JACC Heart Fail. 2014 Oct; 2(5):500-8.JH

Abstract

OBJECTIVES

The goal of this study was to investigate the relationship of body mass index (BMI) and its 25-year change to left ventricular (LV) structure and function.

BACKGROUND

Longstanding obesity may be associated with clinical cardiac dysfunction and heart failure. Whether obesity relates to cardiac dysfunction during young adulthood and middle age has not been investigated.

METHODS

The CARDIA (Coronary Artery Risk Development in Young Adult) study enrolled white and black adults ages 18 to 30 years in 1985 to 1986 (Year-0). At Year-25, cardiac function was assessed by conventional echocardiography, tissue Doppler imaging (TDI), and speckle tracking echocardiography (STE). Twenty-five-year change in BMI (classified as low: <27 kg/m(2) and high: ≥27 kg/m(2)) was categorized into 4 groups (Low-Low, High-Low, Low-High, and High-High). Multiple linear regression was used to quantify the association between categorical changes in BMI (Low-Low as reference) with LV structural and functional parameters obtained in middle age, adjusting for baseline and 25-year change in risk factors.

RESULTS

The mean BMI was 24.4 kg/m(2) in 3,265 participants included at Year-0. Change in BMI adjusted for risk factors was directly associated with incipient myocardial systolic dysfunction assessed by STE (High-High: β-coefficient = 0.67; Low-High: β-coefficient = 0.35 for longitudinal peak systolic strain) and diastolic dysfunction assessed by TDI (High-High: β-coefficient = -074; Low-High: β-coefficient = -0.45 for e') and STE (High-High: β-coefficient = -0.06 for circumferential early diastolic strain rate). Greater BMI was also significantly associated with increased LV mass/height (High-High: β-coefficient = 26.11; Low-High: β-coefficient = 11.87).

CONCLUSIONS

Longstanding obesity from young adulthood to middle age is associated with impaired LV systolic and diastolic function assessed by conventional echocardiography, TDI, and STE in a large biracial cohort of adults age 43 to 55 years.

→ **BRIEF**: Repeat word for word the stretch of the obesity and heart function abstract from "The CARDIA (Coronary" through "in risk factors.".

→ **GIVEN DATA**:
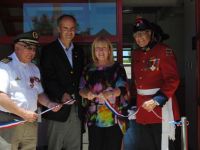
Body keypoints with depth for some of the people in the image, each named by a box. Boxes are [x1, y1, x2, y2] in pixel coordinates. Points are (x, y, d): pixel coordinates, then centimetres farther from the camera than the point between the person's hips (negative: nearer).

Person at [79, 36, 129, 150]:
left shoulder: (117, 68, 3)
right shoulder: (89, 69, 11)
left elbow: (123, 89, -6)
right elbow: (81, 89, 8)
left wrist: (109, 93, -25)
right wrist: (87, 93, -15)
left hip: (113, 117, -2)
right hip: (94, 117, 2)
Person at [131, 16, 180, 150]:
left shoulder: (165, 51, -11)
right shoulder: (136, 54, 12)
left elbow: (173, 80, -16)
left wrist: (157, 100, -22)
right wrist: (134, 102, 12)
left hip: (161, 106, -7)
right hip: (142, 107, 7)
...
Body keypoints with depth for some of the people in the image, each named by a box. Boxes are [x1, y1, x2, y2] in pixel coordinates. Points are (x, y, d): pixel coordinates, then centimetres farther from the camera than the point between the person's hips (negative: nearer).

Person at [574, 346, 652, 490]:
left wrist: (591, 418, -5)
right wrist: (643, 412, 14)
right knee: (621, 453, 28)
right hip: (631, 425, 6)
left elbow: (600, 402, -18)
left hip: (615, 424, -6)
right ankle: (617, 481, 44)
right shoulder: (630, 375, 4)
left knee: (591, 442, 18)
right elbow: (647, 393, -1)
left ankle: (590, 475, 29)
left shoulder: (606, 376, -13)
==
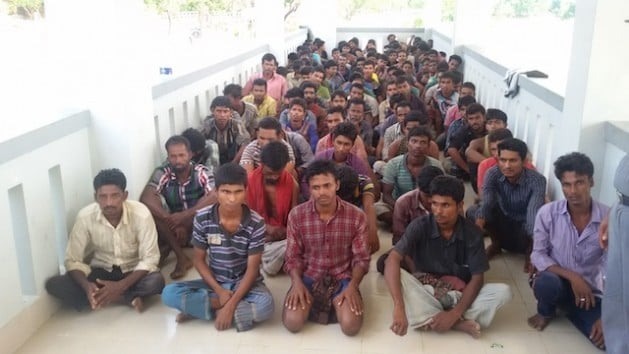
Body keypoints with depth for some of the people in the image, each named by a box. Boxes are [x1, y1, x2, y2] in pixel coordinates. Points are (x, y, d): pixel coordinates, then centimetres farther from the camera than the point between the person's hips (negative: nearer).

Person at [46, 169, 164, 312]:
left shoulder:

→ **EXERCISE ANSWER**:
The CARDIA (Coronary Artery Risk Development in Young Adult) study enrolled white and black adults ages 18 to 30 years in 1985 to 1986 (Year-0). At Year-25, cardiac function was assessed by conventional echocardiography, tissue Doppler imaging (TDI), and speckle tracking echocardiography (STE). Twenty-five-year change in BMI (classified as low: <27 kg/m(2) and high: ≥27 kg/m(2)) was categorized into 4 groups (Low-Low, High-Low, Low-High, and High-High). Multiple linear regression was used to quantify the association between categorical changes in BMI (Low-Low as reference) with LV structural and functional parameters obtained in middle age, adjusting for baseline and 25-year change in risk factors.